**Records for the task**
[Start of Attachment]
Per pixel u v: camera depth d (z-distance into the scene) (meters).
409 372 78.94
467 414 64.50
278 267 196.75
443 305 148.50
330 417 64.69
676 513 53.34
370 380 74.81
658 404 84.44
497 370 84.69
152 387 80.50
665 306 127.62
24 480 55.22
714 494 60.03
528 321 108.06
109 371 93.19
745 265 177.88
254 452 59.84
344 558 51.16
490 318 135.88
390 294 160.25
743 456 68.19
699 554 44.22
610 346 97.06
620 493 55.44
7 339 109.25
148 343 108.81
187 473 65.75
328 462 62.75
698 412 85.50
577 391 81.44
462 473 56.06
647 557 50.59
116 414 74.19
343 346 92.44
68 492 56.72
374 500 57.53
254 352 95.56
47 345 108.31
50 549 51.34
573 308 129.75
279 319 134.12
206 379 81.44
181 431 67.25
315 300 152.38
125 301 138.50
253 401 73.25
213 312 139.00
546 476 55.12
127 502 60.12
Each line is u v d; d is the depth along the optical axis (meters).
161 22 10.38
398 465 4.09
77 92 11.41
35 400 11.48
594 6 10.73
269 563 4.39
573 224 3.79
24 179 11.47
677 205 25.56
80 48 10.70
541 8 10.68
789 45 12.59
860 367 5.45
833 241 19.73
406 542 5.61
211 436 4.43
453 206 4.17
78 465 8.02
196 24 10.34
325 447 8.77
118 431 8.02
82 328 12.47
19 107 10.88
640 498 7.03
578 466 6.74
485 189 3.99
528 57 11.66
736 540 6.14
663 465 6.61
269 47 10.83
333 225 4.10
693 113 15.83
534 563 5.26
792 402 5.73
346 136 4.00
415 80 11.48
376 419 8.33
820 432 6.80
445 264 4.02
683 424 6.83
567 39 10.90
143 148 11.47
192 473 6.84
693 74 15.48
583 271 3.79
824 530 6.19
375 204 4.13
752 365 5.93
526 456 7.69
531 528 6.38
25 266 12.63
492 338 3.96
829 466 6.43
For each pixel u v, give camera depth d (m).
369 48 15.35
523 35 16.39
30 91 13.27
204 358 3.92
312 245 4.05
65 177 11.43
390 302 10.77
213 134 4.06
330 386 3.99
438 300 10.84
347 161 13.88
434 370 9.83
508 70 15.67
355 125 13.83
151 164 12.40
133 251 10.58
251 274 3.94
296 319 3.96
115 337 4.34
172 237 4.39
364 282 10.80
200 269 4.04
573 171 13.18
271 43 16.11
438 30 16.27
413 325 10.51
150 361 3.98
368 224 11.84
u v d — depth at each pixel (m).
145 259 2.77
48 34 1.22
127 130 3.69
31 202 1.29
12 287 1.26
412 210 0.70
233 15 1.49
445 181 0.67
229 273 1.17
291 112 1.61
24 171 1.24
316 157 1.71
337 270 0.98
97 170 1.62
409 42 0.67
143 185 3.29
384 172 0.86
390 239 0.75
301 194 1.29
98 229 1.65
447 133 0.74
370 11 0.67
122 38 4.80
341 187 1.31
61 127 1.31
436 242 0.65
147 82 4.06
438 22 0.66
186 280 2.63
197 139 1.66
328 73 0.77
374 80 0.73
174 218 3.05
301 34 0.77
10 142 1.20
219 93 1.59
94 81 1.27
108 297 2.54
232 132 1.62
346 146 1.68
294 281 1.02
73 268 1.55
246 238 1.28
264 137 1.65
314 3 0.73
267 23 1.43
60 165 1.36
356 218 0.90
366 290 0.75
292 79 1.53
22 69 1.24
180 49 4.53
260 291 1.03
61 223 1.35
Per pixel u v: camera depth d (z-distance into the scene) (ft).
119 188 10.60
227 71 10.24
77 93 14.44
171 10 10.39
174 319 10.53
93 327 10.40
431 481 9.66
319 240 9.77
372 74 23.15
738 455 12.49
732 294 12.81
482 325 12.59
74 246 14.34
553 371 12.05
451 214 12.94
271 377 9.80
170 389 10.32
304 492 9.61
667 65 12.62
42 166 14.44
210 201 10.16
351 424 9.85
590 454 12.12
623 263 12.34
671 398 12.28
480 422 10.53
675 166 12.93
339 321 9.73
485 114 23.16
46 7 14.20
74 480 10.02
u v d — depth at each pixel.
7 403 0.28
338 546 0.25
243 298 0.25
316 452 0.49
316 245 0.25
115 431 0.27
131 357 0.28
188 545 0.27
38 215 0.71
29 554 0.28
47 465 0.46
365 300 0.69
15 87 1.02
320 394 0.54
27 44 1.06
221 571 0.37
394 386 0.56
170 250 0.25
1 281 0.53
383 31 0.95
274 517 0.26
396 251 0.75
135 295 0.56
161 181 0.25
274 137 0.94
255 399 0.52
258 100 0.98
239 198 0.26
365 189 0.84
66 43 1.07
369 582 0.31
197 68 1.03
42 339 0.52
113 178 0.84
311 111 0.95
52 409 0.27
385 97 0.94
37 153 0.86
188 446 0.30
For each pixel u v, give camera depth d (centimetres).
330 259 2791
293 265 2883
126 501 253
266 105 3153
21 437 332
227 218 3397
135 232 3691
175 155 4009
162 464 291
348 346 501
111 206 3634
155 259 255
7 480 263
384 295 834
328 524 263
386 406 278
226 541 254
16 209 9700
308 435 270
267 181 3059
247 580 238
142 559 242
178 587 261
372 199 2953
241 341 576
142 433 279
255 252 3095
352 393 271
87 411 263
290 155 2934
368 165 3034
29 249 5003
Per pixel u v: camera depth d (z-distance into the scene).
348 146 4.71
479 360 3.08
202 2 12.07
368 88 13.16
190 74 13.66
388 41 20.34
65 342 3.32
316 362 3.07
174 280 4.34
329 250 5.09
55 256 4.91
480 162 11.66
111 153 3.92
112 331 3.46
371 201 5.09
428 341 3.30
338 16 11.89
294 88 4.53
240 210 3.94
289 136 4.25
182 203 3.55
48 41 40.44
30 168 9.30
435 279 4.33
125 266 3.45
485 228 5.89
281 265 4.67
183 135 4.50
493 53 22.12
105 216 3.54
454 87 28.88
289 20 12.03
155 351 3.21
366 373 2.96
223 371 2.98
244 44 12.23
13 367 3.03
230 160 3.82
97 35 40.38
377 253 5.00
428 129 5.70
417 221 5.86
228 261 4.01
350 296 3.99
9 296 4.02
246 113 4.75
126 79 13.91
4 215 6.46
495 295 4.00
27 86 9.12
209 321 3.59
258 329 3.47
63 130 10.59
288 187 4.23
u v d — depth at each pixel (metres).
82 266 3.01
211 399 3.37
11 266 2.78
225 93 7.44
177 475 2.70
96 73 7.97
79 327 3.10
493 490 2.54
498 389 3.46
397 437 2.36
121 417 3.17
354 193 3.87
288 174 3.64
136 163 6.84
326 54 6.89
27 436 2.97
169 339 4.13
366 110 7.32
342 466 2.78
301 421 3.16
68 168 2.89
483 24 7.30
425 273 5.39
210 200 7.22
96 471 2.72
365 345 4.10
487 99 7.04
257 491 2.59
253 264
[End of Attachment]
**Required work**
Beginning with the line that holds "136 163 6.84", please return every line through the end of the data, exactly as written.

**Output of the exercise**
136 163 6.84
326 54 6.89
27 436 2.97
169 339 4.13
366 110 7.32
342 466 2.78
301 421 3.16
68 168 2.89
483 24 7.30
425 273 5.39
210 200 7.22
96 471 2.72
365 345 4.10
487 99 7.04
257 491 2.59
253 264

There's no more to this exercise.